If you prefer low-risk investments, you often need to make peace with earning a lower return rate than risky investments. The income tax you pay on this income further reduces the adequate returns. Investing in Tax-Free Bonds can be an excellent option to save taxes while investing funds in a low-risk investment.
What are Tax-Free Bonds?
Tax-Free Bonds are instruments that provide a fixed interest exempt from income tax. You can invest in these bonds when they are issued or buy them in the secondary market later.
Who issues Tax-Free Bonds?
Tax-Free Bonds are issued by entities incorporated or backed by the government. They raise funds for development projects such as highway construction and renewable energy infrastructure development.
Common types of Tax-Free Bonds
- Housing Bonds: Issued to finance the development of affordable housing schemes.
- Power Bonds: Issued by power companies like the Power Finance Corporation Limited for building power plants or improving electricity infrastructure in India.
- Infrastructure Bonds: Issued for projects like airports and national highways by infrastructure companies.
- Railway Bonds: Issued to improve the railway infrastructure in India.
- Public Sector Unit Bonds: Issued by public sector undertakings and government companies like HUDCO or NHAI for various projects.
Factors to consider before investing in Tax-Free Bonds
- Availability and price: The government has not issued any Tax-Free Bonds recently. You may need to buy them in secondary markets.
- Tax slab: If your income is lower than the taxable limit, Tax-Free Bonds may not be beneficial.
- Rate of return: To reap benefits, compare the tax-free rate of return with the after-tax returns of investments like Mutual Funds and Fixed Deposits.
Advantages of Tax-Free Bonds
- Regular income: These bonds provide periodic income at fixed interest rates.
- Safety: Tax-Free Bonds are safe investment instruments issued by government entities.
- Ease of trading: You can buy and sell Tax-Free Bonds digitally using Demat and Trading Accounts. Open an Axis Direct Trading and Demat Account to trade in multiple investments digitally through one account. This 3-in-1 account is a Demat Account, a Trading Account, and a Savings Account.
- Higher profit for higher tax brackets: Tax-Free Bonds are beneficial if you pay tax at higher slab rates such as 30%. The exempt income often exceeds the post-tax income of other safe investments like Fixed Deposits in your case.
Features of Tax-Free Bonds
- Tax exemption: The interest on Tax-Free Bonds is exempt from income tax under Section 10(15) without limit.

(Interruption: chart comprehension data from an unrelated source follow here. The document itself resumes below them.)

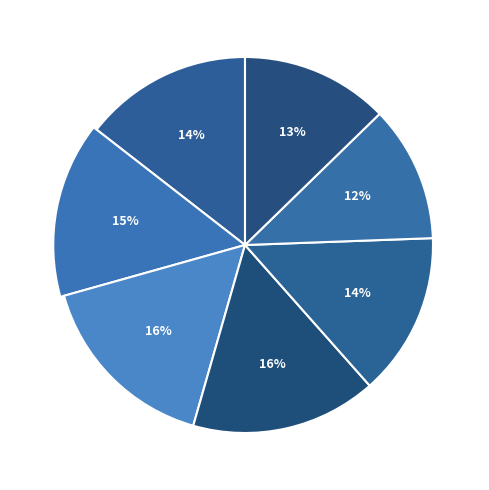

Is 2017-10-06 the majority of the pie?

No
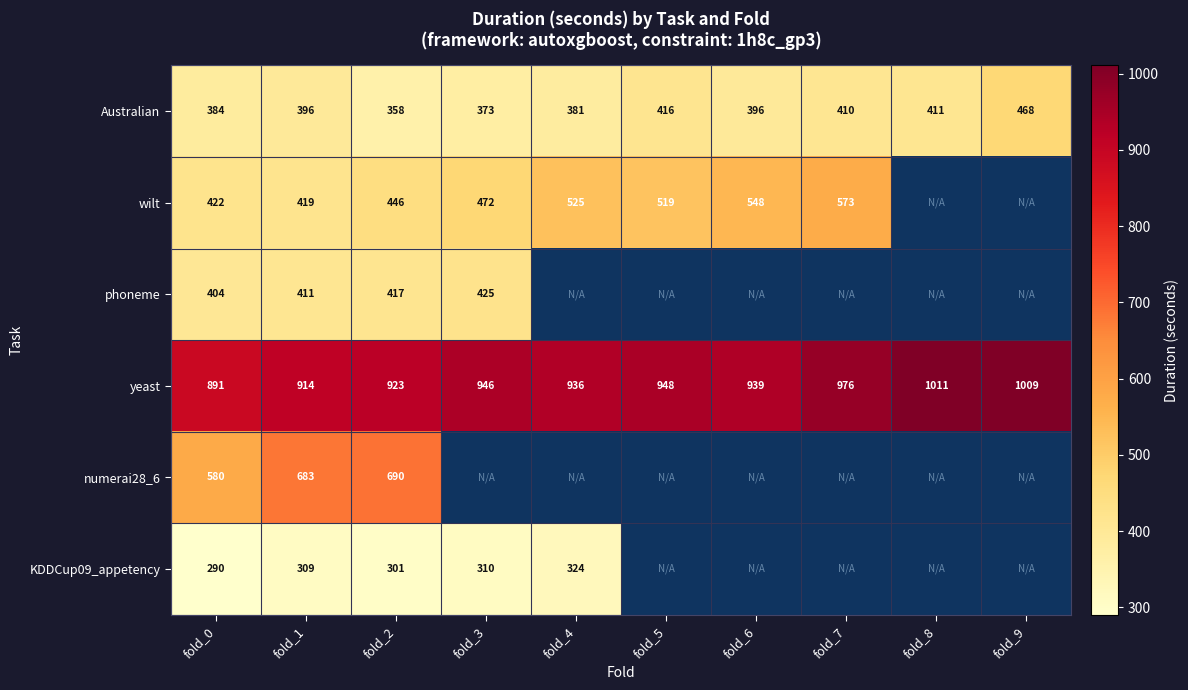

What is the average value of the Australian series?

399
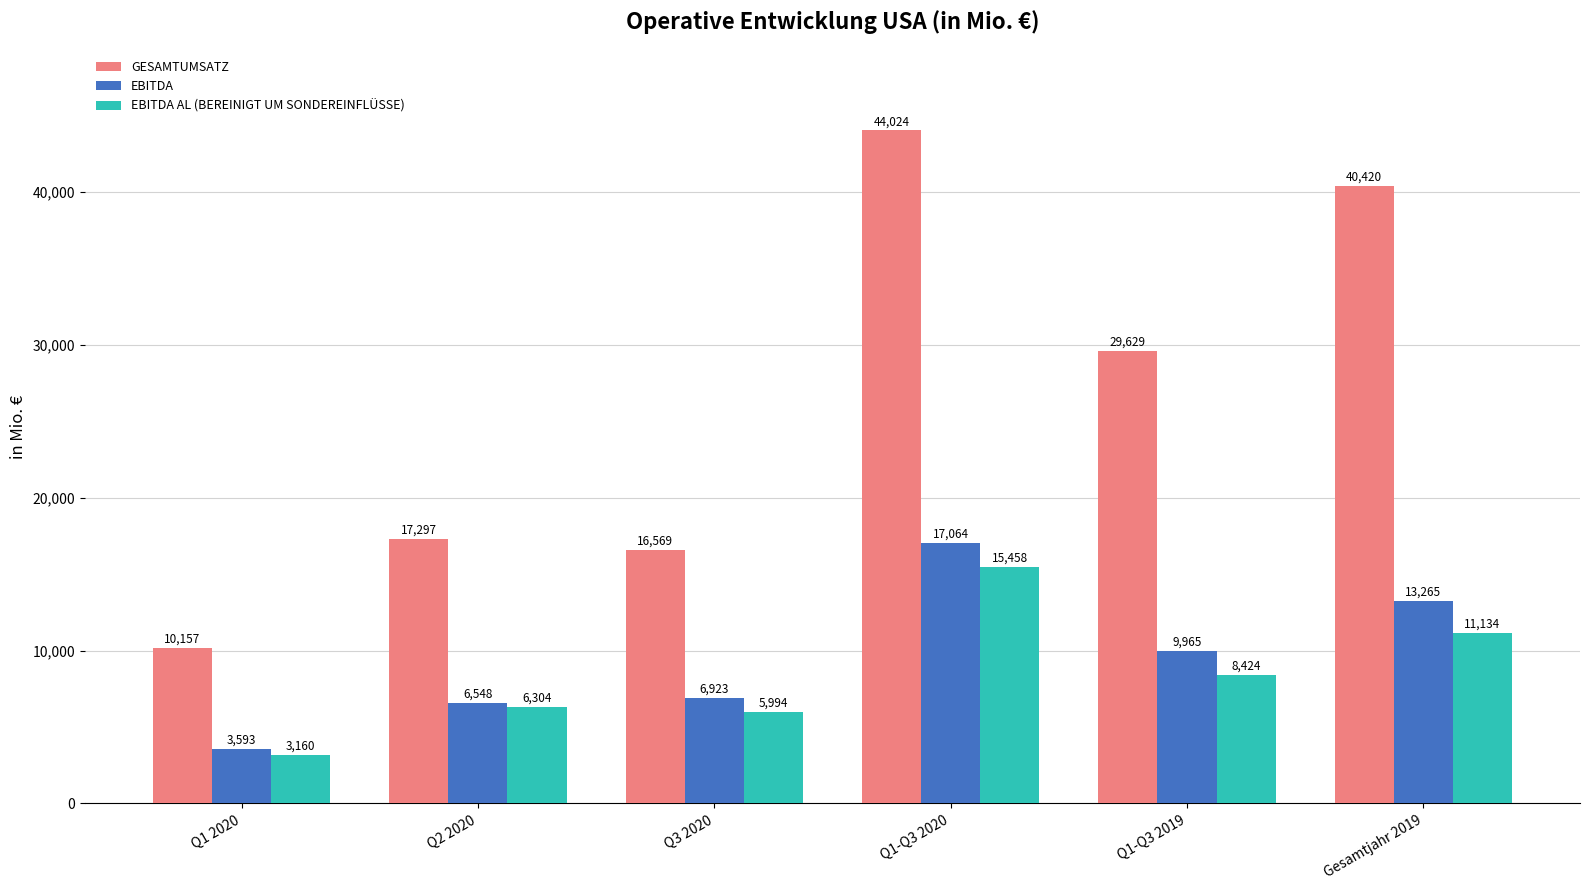

Which series changed the most between Q1-Q3 2019 and Gesamtjahr 2019?

GESAMTUMSATZ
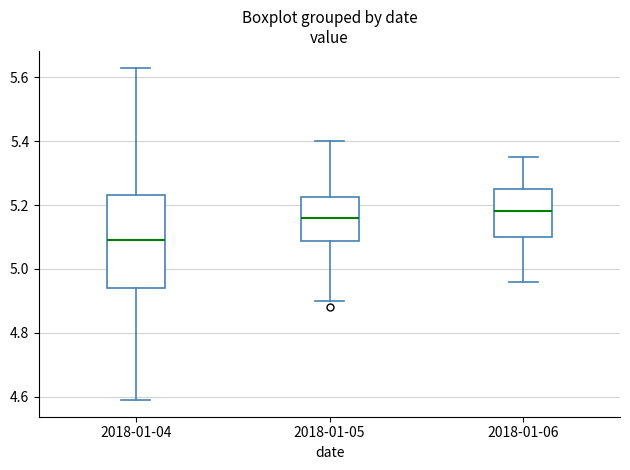

Where does the lower whisker of the box for 2018-01-05 end on the y-axis? The values are not printed on the chart, so give them approximately, as read against the axis.

4.90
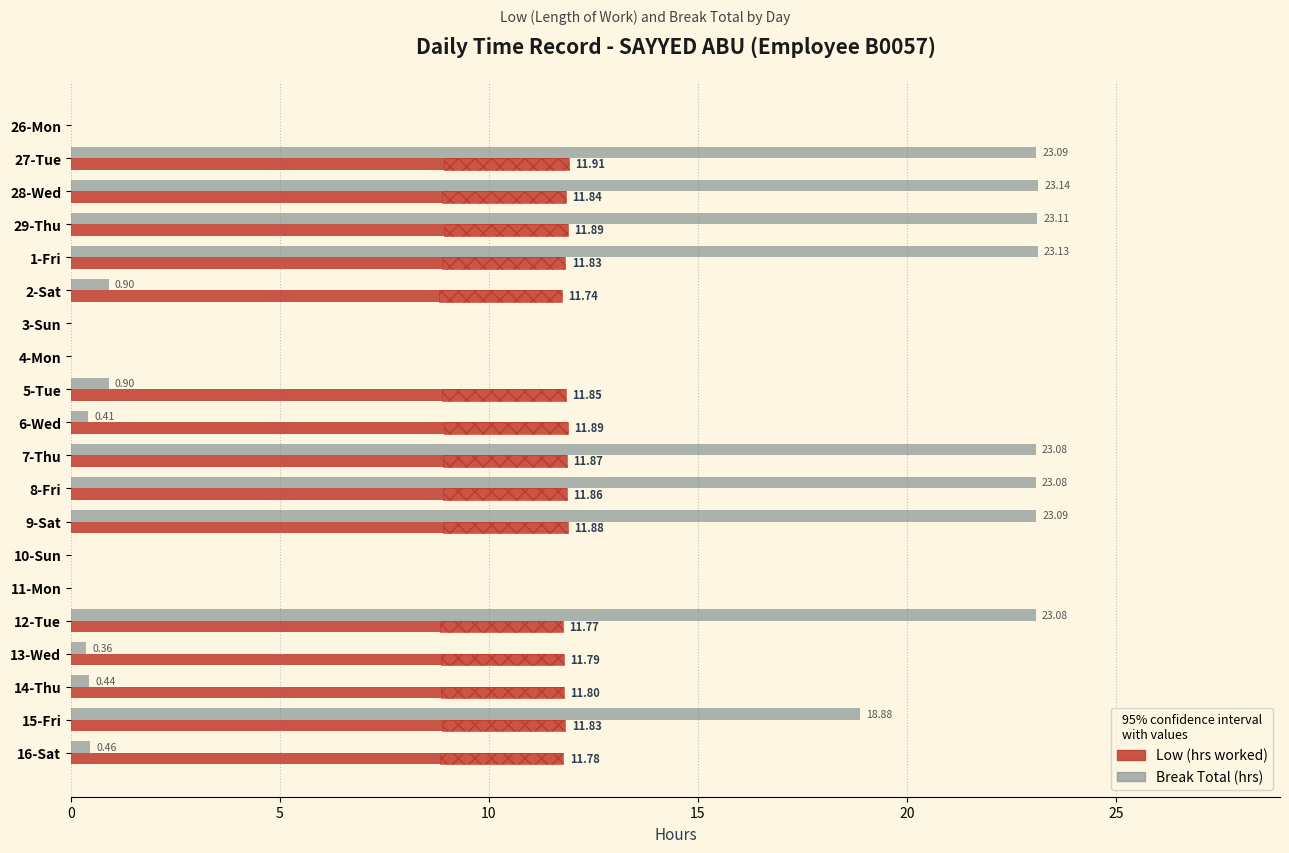

Reading left to right, list all the values displayed in this chart.

Low: 0.0	11.9	11.8	11.9	11.8	11.7	0.0	0.0	11.8	11.9	11.9	11.9	11.9	0.0	0.0	11.8	11.8	11.8	11.8	11.8
Break Total: 0.0	23.1	23.1	23.1	23.1	0.9	0.0	0.0	0.9	0.4	23.1	23.1	23.1	0.0	0.0	23.1	0.4	0.4	18.9	0.5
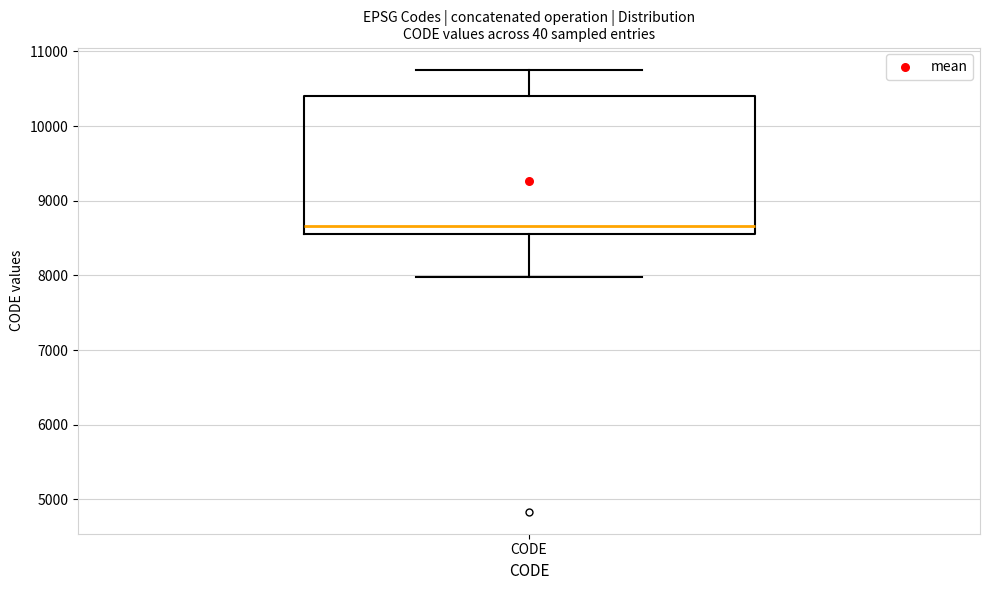

Where is the lower edge of the box for CODE on the y-axis? The values are not printed on the chart, so give them approximately, as read against the axis.

8600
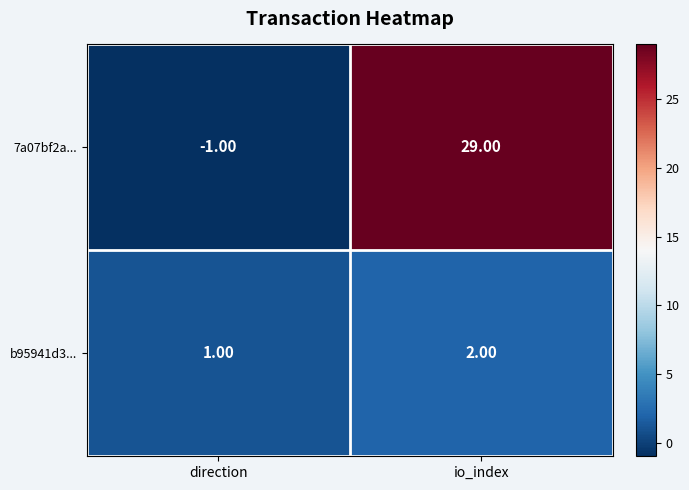

Rank the series by their average value, from lowest to highest.

b95941d3..., 7a07bf2a...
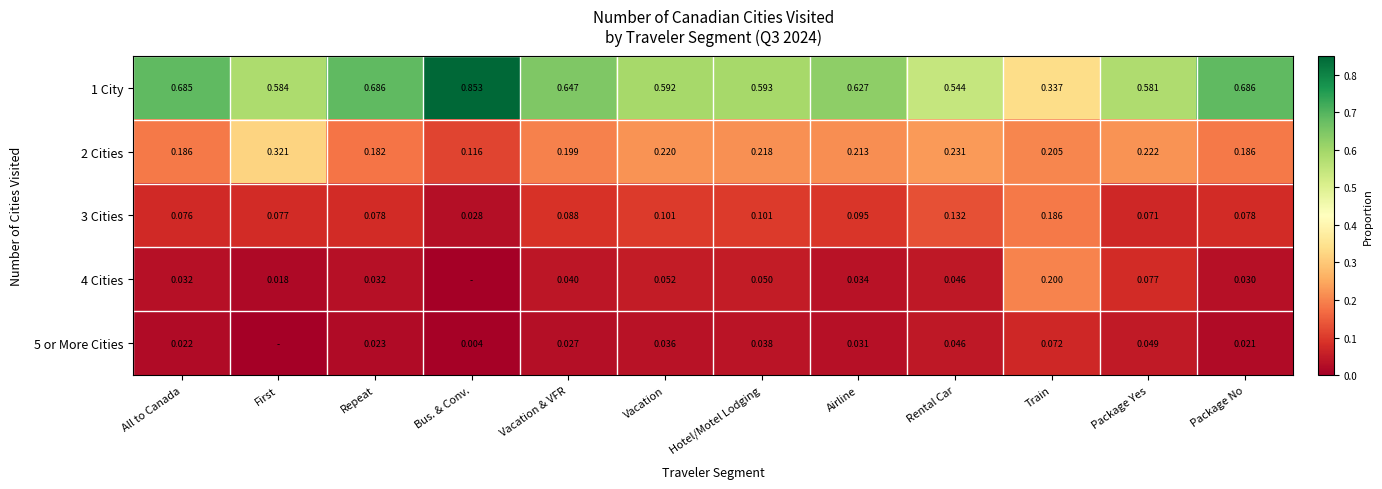

Is the value of 3 Cities at Hotel/Motel Lodging greater than the value of 2 Cities at First?

No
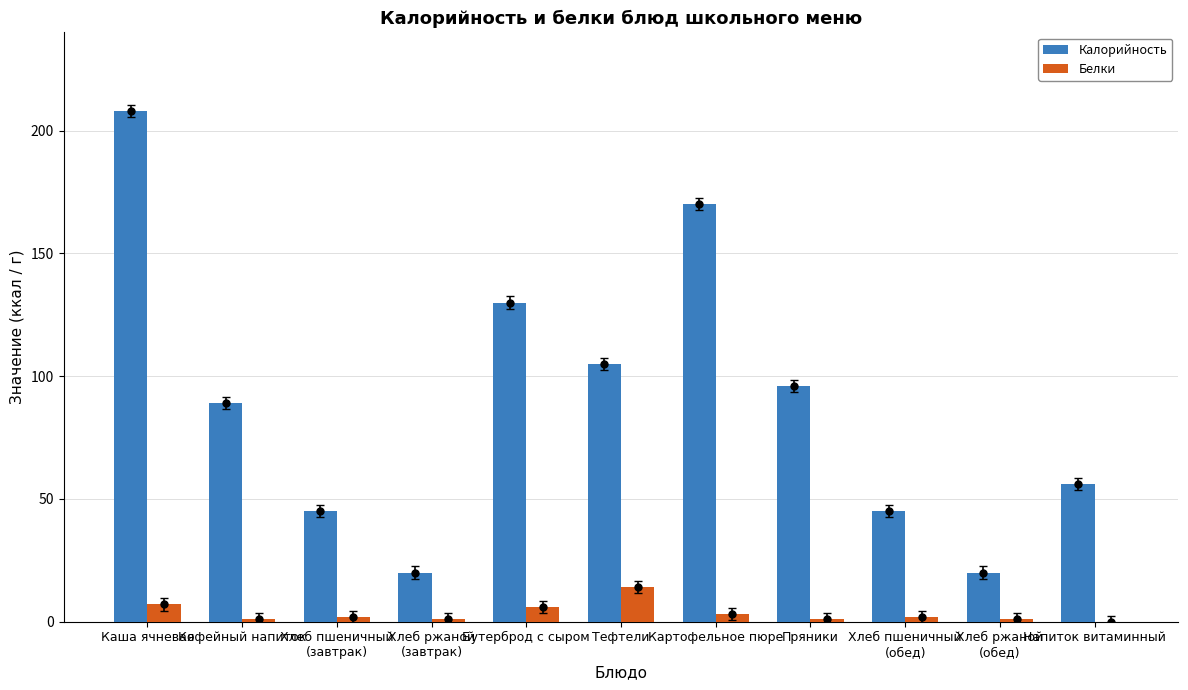

The Калорийность series shows 105 at Тефтели. True or false?

True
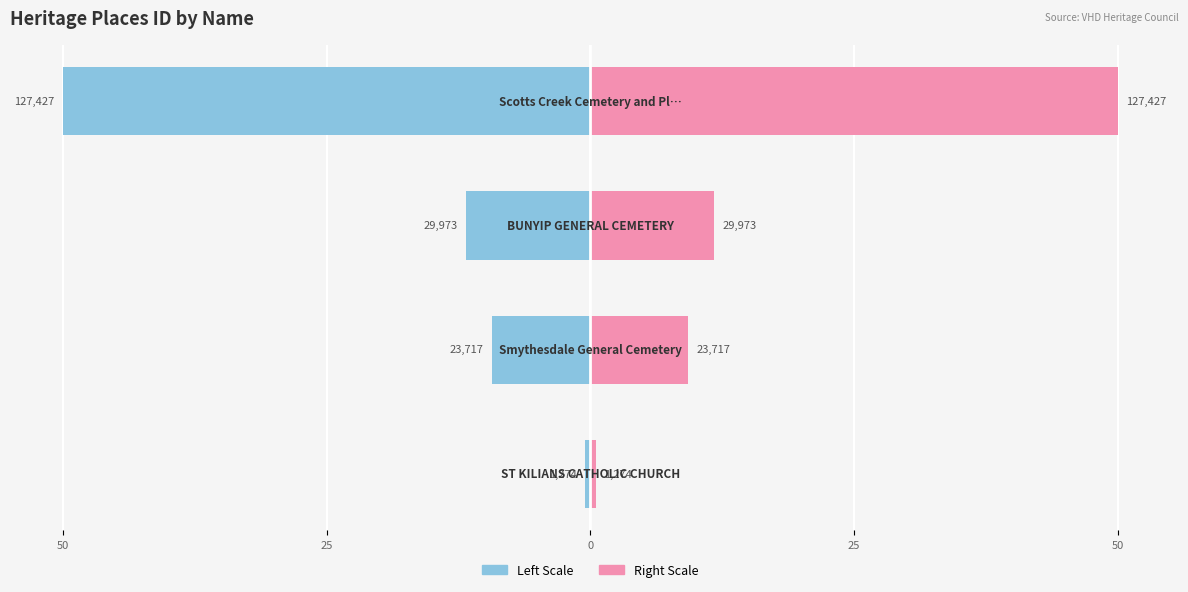

Which series changed the most between 50 and 25?

Left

- Maturity: These bonds have varying maturity periods between 10 and 15 years.
- Investment cap: There is no upper limit for investing in these bonds.
- Diversification: You can purchase Tax-Free Bonds to diversify your portfolio.
- Low risk: Backed by government entities, Tax-Free Bonds have negligible risk.
- Liquidity: These bonds are liquid because you can trade them in the secondary market.
- Easy to buy and sell: You can trade Tax-Free Bonds online from the comfort of your home.
Who can invest in Tax-Free Bonds?
- Your income falls into higher tax brackets, and you want to save taxes.
- You are looking for a long-term, risk-free investment.
- You want to diversify your portfolio without increasing your tax liability.
Also Read: Bonds vs FD: Top 7 differences to know
Conclusion
With the ever-rising tax rates, it can be a good idea to park some of your funds in Tax-Free investments. Tax-Free Bonds truly shine among tax-saving instruments because they are extremely safe government investments.
Disclaimer: This article is for information purpose only. The views expressed in this article are personal and do not necessarily constitute the views of Axis Bank Ltd. and its employees. Axis Bank Ltd. and/or the author shall not be responsible for any direct / indirect loss or liability incurred by the reader for taking any financial decisions based on the contents and information. Please consult your financial advisor before making any financial decision.